# PROMPT
Report every line in the listing below where the string "events" shows up.

# SUPPLIED RECORDS
◇ ◇ ◇ ◇

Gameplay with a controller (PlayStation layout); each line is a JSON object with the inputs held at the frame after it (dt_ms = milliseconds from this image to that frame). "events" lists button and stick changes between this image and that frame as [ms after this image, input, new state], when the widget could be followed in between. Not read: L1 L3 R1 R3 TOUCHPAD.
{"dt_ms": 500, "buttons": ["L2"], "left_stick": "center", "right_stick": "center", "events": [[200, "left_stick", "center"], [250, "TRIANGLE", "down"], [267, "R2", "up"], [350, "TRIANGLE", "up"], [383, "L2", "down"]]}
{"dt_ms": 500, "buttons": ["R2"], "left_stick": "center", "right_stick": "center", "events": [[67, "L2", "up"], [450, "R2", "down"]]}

◇ ◇ ◇ ◇

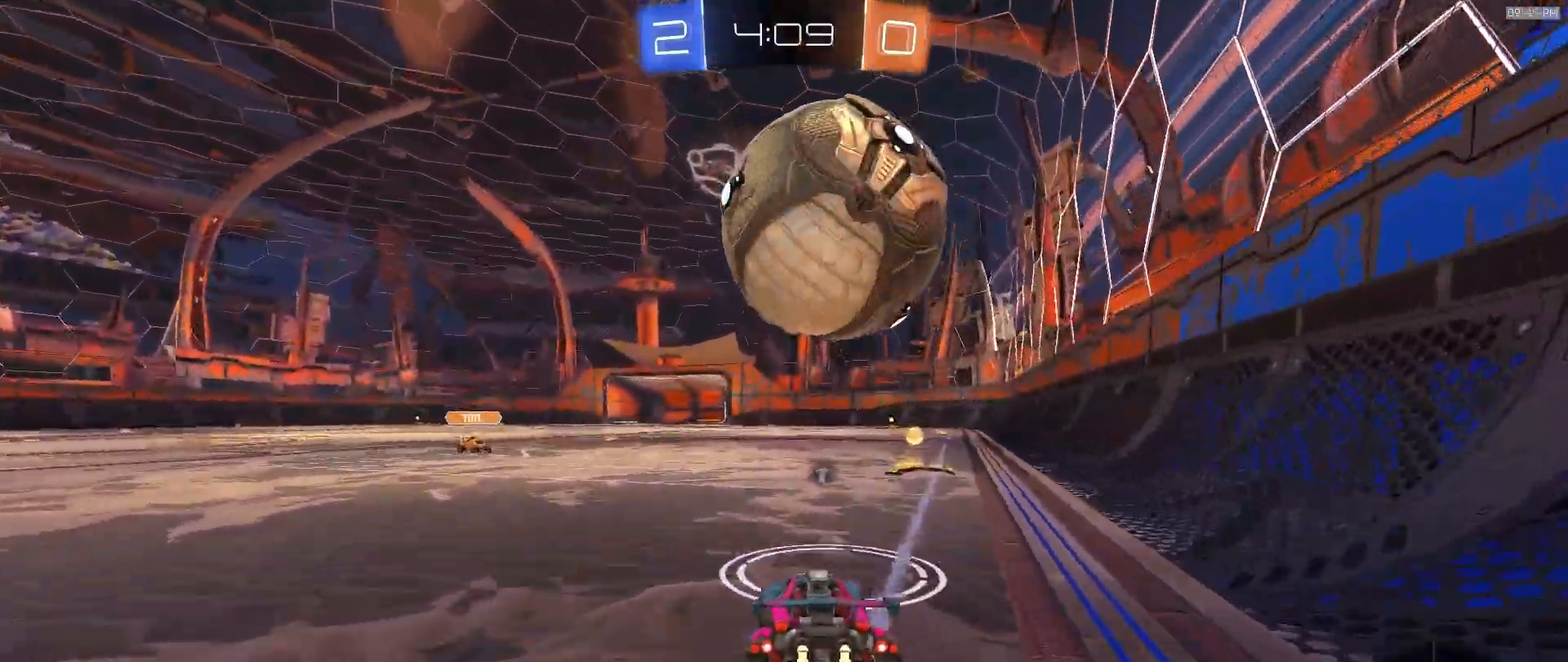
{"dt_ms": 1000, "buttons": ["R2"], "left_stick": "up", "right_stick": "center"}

◇ ◇ ◇ ◇

# ANSWER FOR THE TASK
Gameplay with a controller (PlayStation layout); each line is a JSON object with the inputs held at the frame after it (dt_ms = milliseconds from this image to that frame). "events" lists button and stick changes between this image and that frame as [ms after this image, input, new state], when the widget could be followed in between. Not read: L1 L3 R1 R3 TOUCHPAD.
{"dt_ms": 500, "buttons": ["L2"], "left_stick": "center", "right_stick": "center", "events": [[200, "left_stick", "center"], [250, "TRIANGLE", "down"], [267, "R2", "up"], [350, "TRIANGLE", "up"], [383, "L2", "down"]]}
{"dt_ms": 500, "buttons": ["R2"], "left_stick": "center", "right_stick": "center", "events": [[67, "L2", "up"], [450, "R2", "down"]]}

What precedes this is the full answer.